Refugees have been in the news a lot lately. Between the millions of refugees fleeing Syria and continued Islamic State terrorist attacks, many governments have reevaluated their refugee regulations. Here is a rundown of how the refugee process works in the United States, and how a refugee moves from their home country to their new home in Louisiana.

According to U.S. Citizenship and Immigration Services, a person must satisfy certain criteria to be admitted to the United States as a refugee. One of the most defining characteristics of a refugee as opposed to anyone else who wants to come to the US is that they must demonstrate that they have been persecuted or that they are likely to be persecuted based on, "race, religion, nationality, political opinion, or membership in a particular social group." A refugee can only be admitted to the United States if they have not been resettled somewhere else, and if they have never taken part in the persecution of another group of people.
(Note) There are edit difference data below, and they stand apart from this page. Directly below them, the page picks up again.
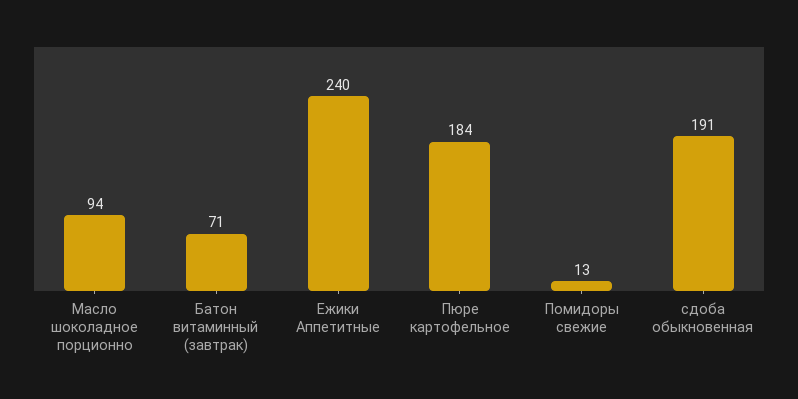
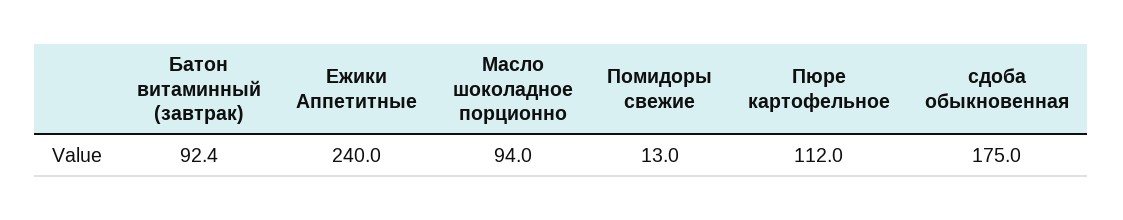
  {
    "Масло шоколадное порционно": 94,
-   "Батон витаминный (завтрак)": 71,
+   "Батон витаминный (завтрак)": 92.4,
    "Ежики Аппетитные": 240,
-   "Пюре картофельное": 184,
+   "Пюре картофельное": 112,
    "Помидоры свежие": 13,
-   "сдоба обыкновенная": 191
+   "сдоба обыкновенная": 175
  }

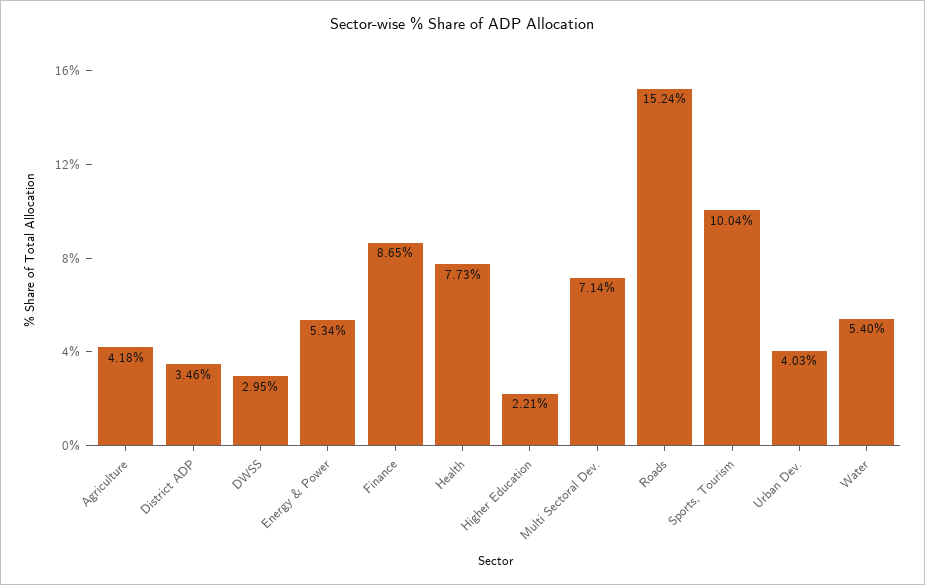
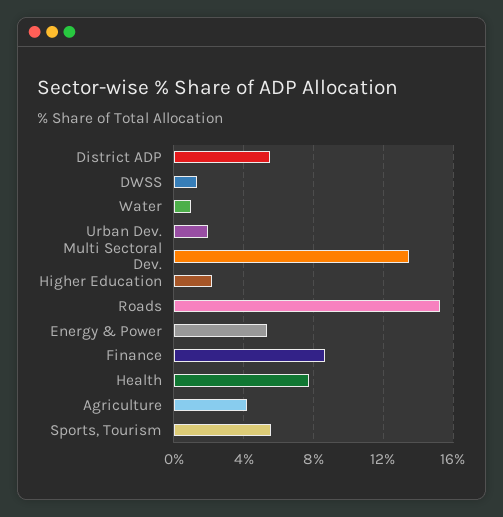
  {
    "Agriculture": 4.18,
-   "District ADP": 3.46,
+   "District ADP": 5.5,
-   "DWSS": 2.95,
+   "DWSS": 1.5,
    "Energy & Power": 5.34,
    "Finance": 8.65,
    "Health": 7.73,
    "Higher Education": 2.21,
-   "Multi Sectoral Dev.": 7.14,
+   "Multi Sectoral Dev.": 13.5,
    "Roads": 15.24,
-   "Sports, Tourism": 10.04,
+   "Sports, Tourism": 5.5,
-   "Urban Dev.": 4.03,
+   "Urban Dev.": 2,
-   "Water": 5.4
+   "Water": 1
  }

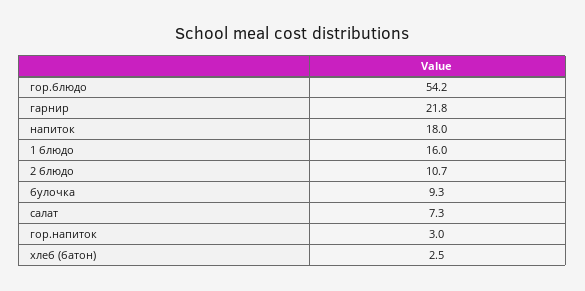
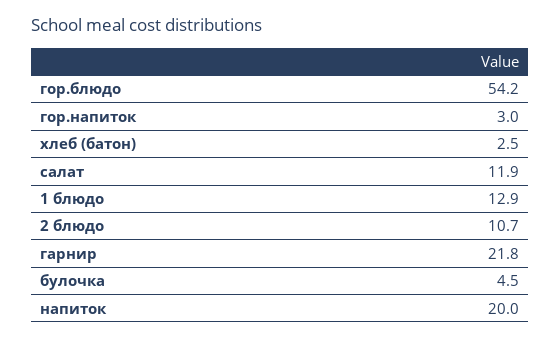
  {
    "гор.блюдо": 54.2,
    "гарнир": 21.8,
-   "напиток": 18,
+   "напиток": 20,
-   "1 блюдо": 16,
+   "1 блюдо": 12.9,
    "2 блюдо": 10.7,
-   "булочка": 9.3,
+   "булочка": 4.5,
-   "салат": 7.3,
+   "салат": 11.9,
    "гор.напиток": 3,
    "хлеб (батон)": 2.5
  }

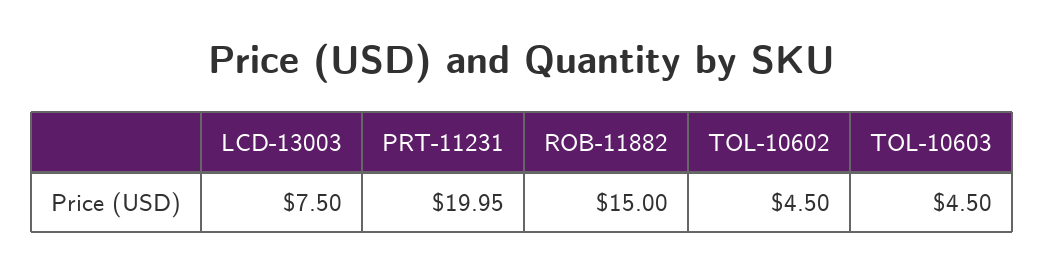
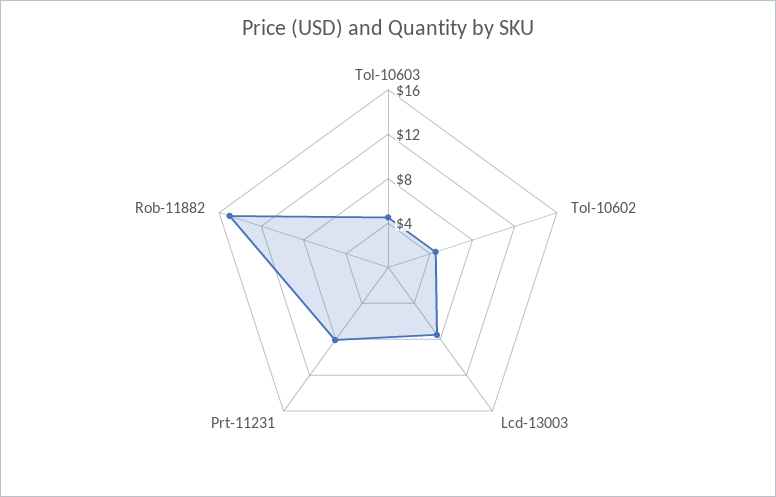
  {
    "LCD-13003": 7.5,
-   "PRT-11231": 19.95,
+   "PRT-11231": 8,
    "ROB-11882": 15,
    "TOL-10602": 4.5,
    "TOL-10603": 4.5
  }

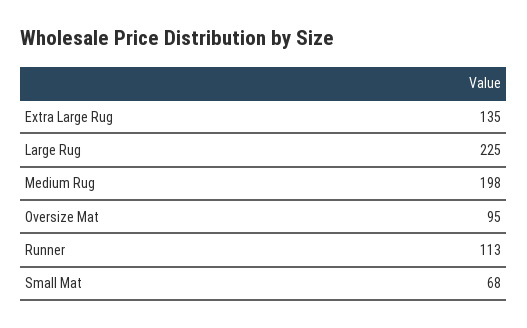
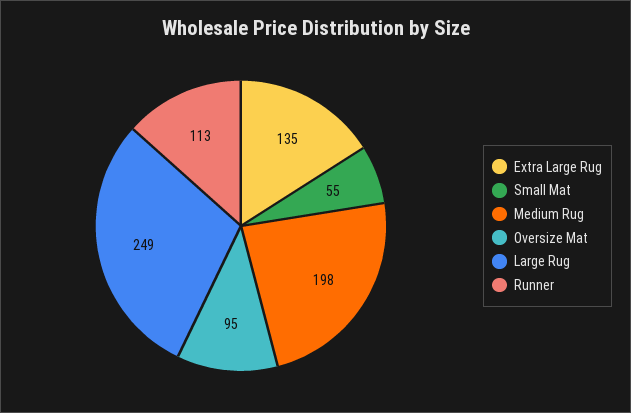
  {
    "Extra Large Rug": 135,
-   "Large Rug": 225,
+   "Large Rug": 249,
    "Medium Rug": 198,
    "Oversize Mat": 95,
    "Runner": 113,
-   "Small Mat": 68
+   "Small Mat": 55
  }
Refugees who have been determined by USCIS to be eligible to be resettled in the United States as a refugee are given a loan to pay for travel to the United States. The American Immigration Council explains that refugees must start making payments on this loan after 6 months of arriving in the US. The resettlement process is a collaboration between the US government and volunteer agencies. Volunteer agencies who work with refugees will determine where they should be resettled. Agencies attempt to place refugees in cities or states where they have relatives. Volunteer agencies provide everything refugees need for the first 90 days in the United States, including housing, food, and clothing. They also provide job counseling to help refugees become employed within 6 months.

After a refugee has been in the US for a year, they can apply to become a legal permanent resident of the United States. After 5 years, a refugee can apply to become a naturalized citizen.